Five Health-Care Myths Debunked by Hard Facts

Skim through the rhetoric on Canadian health care and you'll quickly encounter a multitude of myths. To detail even a few necessitates some Canada-U.S. comparisons, though there are superior alternatives around the world on insurance, funding and delivery.
Published on February 4, 2008

Skim through the rhetoric on Canadian health care and you’ll quickly encounter a multitude of myths. To detail even a few necessitates some Canada-U.S. comparisons, though as I noted last week, there are superior alternatives around the world on insurance, funding and delivery. But diverse models are rarely considered because our medical myths prevent due consideration.

Here’s a shortlist of a few of our national favourites.

Myth No. 1, “Canada’s system is public and the U.S. system is private.”

Wrong. According to the Organization for Economic Co-operation and Development (OECD), just over 70 per cent of our Canadian health-care spending is routed through government; that leaves 30 per cent spent privately. The U.S. breakdown is 45 per cent government and 55 per cent private. The effect of such a myth means private alternatives are verboten here even if, on occasion, sensible.

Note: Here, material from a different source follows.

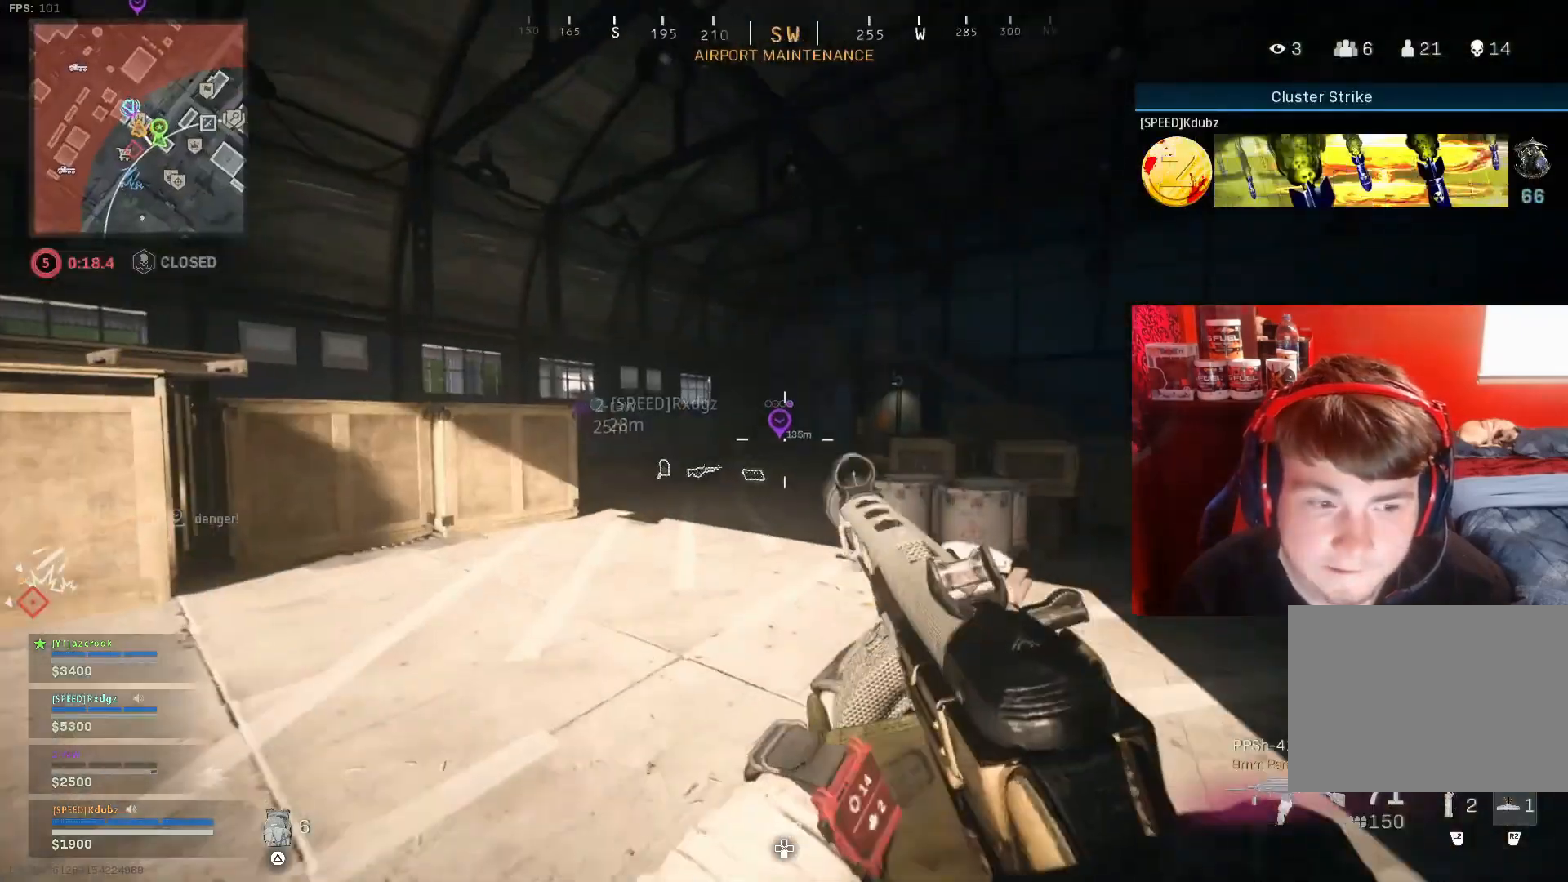
{"buttons": [], "left_stick": "up", "right_stick": "center", "events": [[267, "TRIANGLE", "down"], [367, "TRIANGLE", "up"]]}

Myth No. 2: “Our system is more efficient than the American one; after all, 15.3 per cent of the American economy is spent on health care; Canada spends just 9.8 per cent.”

This is a significant myth so I’ll bust it in detail. Our system might produce less paperwork produced relative to the American one, where health maintenance organizations and insurance companies track every pill, but that’s about it. Beyond that, our system doesn’t track much of anything.

Dr. Brian Day, now head of the Canadian Medical Association and owner of the private Cambie clinic in Vancouver, once told me he helped public hospitals in Vancouver calculate their costs for knee surgery. They’d never figured out what staffing, equipment, overhead and other costs were for such an operation. A health system can’t be efficient where even the system’s administrators don’t know their input costs in detail, and thus whether the money available is properly prioritized.

In general, the idea that the U.S. is less efficient because it spends more on health care is akin to an argument that South Korea would be less efficient if it spent more of its economy on food relative to North Korea.

Maybe this country should spend more on health care. But even if so, we should be skeptical about funnelling more cash through a system where monopoly delivery of health care is the method of choice for most provincially covered services.

Which leads to Myth No. 3: “Public health care is more efficient because there is no profit margin.”

Wrong again. There’s a profit margin for everyone in the health-care sector. Doctors, accountants, nurses, and janitors earn a “profit.” It shows up as billings or a salary.

The useful question is whether the money spent on profit-seeking providers of health services is allocated in the most effective manner. The likely answer insofar as the government-run system is concerned is “no.”

In Canada, governments often underpay highly skilled people such as physicians and overpay others. That’s due to politics. In the late 1990s in B.C., janitors made almost as much per hour as did nurses: the then NDP government favoured the union with the most clout. Public health-care spending was awarded according to political influence and sympathy, not with regard to needed skills or patient care.

Myth No. 4: “Universal Canadian health care means every Canadian gets treatment.”

False. If everyone had access of the kind that matters — timely — there wouldn’t be between two million and five million Canadians without doctors (estimates vary). Nor would wait lists extend beyond times considered medically safe.

Myth No. 5: “We’ve got the best health care in the world.”

Really? With a 24th place finish out of 28 countries for doctors per 1,000 people, 13th of out of 24 in access to CT scanners, seventh out of 17 in access to mammograms, to name but a few statistics courtesy of the Fraser Institute annual health care report? (Deal with the hard data if you don’t care for the institute.)

The desirable aspect of the Canadian system is universality. But our governments ration health care to control costs. It’s where we fall short. But that “efficiency” means people stay ill longer. Some die as a result of such waits.

The desirable aspect of the American system is that insured patients receive speedier treatment and with better results. But the negative aspect is how care can be costly for the uninsured and underinsured.

Both countries have critical improvements to make and all of us should open our respective minds to worldwide examples and to bright ideas for reform.

There are no perfect health-care systems on the planet, but our collective medical myths prevent us from considering the superior ones.